@MeowBerry @Raspberrysins
All of the above isn’t unusual behaviour. My dd still shouts and throws food amongst other stuff. Using words like must, have to, take control send her the opposite way. With her, we need to be gentle but at the same time firm. And working together as a team with her dad / another parental figure if they’re around has been vital for my dd as she’s not a straightforward case.
Both of your dcs have admitted they have issues, unlike my dd (it will be 3 years in September since her ED started) and I would recommend you try @Girliefriendlikespuppies approach and see how you get on. I think Girlie is more of the Eva Musby approach. And I did buy and read the EM book, but that isn’t right for my dd. I am recommending this, because when it works, it gets really good results.

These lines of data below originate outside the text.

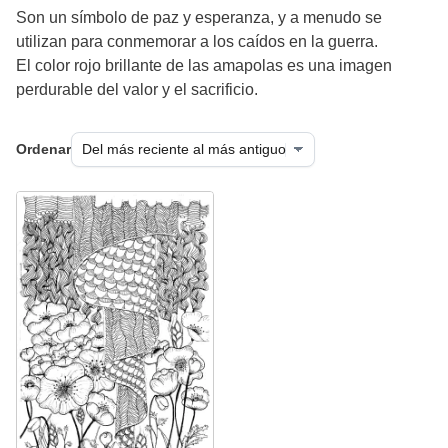
Son un símbolo de paz y esperanza, y a menudo se
utilizan para conmemorar a los caídos en la guerra.
El color rojo brillante de las amapolas es una imagen
perdurable del valor y el sacrificio.
Ordenar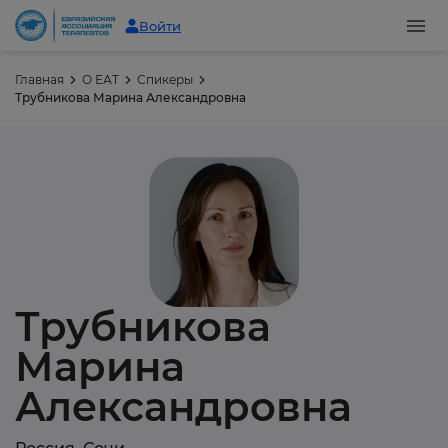
Войти
Главная
О ЕАТ
Спикеры
Трубникова Марина Александровна
Трубникова
Марина
Александровна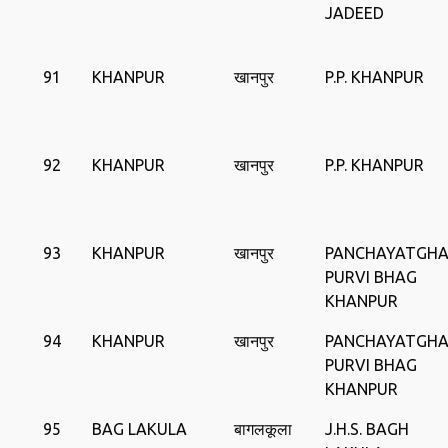
JADEED
91
KHANPUR
खानपुर
P.P. KHANPUR
92
KHANPUR
खानपुर
P.P. KHANPUR
93
KHANPUR
खानपुर
PANCHAYATGH
PURVI BHAG
KHANPUR
94
KHANPUR
खानपुर
PANCHAYATGH
PURVI BHAG
KHANPUR
95
BAG LAKULA
बागलकूला
J.H.S. BAGH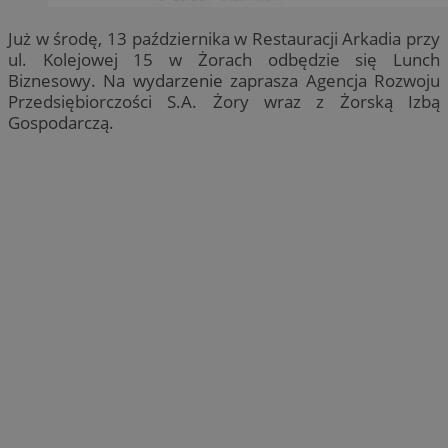
Już w środę, 13 października w Restauracji Arkadia przy
ul. Kolejowej 15 w Żorach odbędzie się Lunch
Biznesowy. Na wydarzenie zaprasza Agencja Rozwoju
Przedsiębiorczości S.A. Żory wraz z Żorską Izbą
Gospodarczą.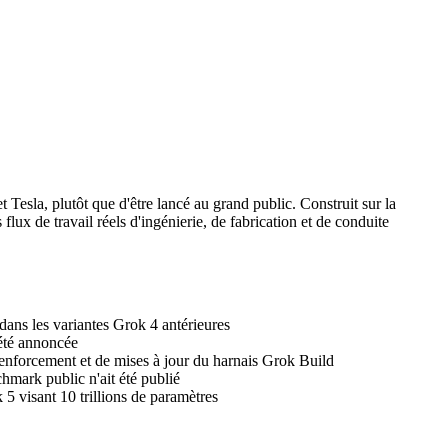
Tesla, plutôt que d'être lancé au grand public. Construit sur la
ux de travail réels d'ingénierie, de fabrication et de conduite
dans les variantes Grok 4 antérieures
 été annoncée
 renforcement et de mises à jour du harnais Grok Build
mark public n'ait été publié
5 visant 10 trillions de paramètres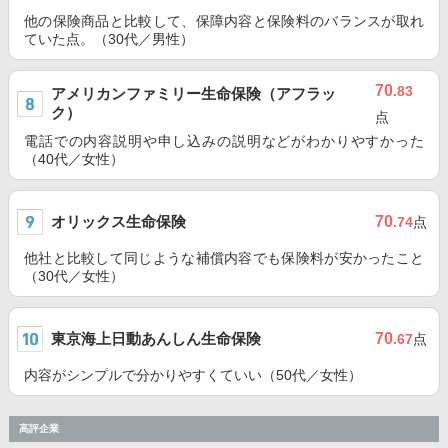
他の保険商品と比較して、保障内容と保険料のバランスが取れ
ていた点。（30代／男性）
70
.83
アメリカンファミリー生命保険（アフラッ
ク）
点
電話での内容説明や申し込みの説明などがわかりやすかった
（40代／女性）
オリックス生命保険
70
.74
点
他社と比較して同じような補償内容でも保険料が安かったこと
（30代／女性）
東京海上日動あんしん生命保険
70
.67
点
内容がシンプルで分かりやすくていい（50代／女性）
高評企業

In any case, a lot of this stuff is about earning the right to do things. You mentioned school Raspberry. It’s like a glorified sticker chart. They have to want to do something more than they want to restrict. It is very hard when you’re talking about teens, who want to do what they want to do. And feels so unfair for them. ❤️
Because dd had other food issues anyway - ARFID type eating, what worked with dd was to eat the same thing every day to help with predictability. If this has never been an issue, you’ll be wanting to go for variety and tackle fear foods as soon as you are able, whereas with my dd, she just won’t eat like that.
Dd regularly threatens not to eat. If I go head on challenging that, she really won’t eat, so I’m constantly side stepping. If you want to learn any of these sort of techniques, look at the Jenny Langley stuff etc I posted upthread. Jenny is great with tricky cases and people, who are likely ND. And the techniques are good as part of a tool box.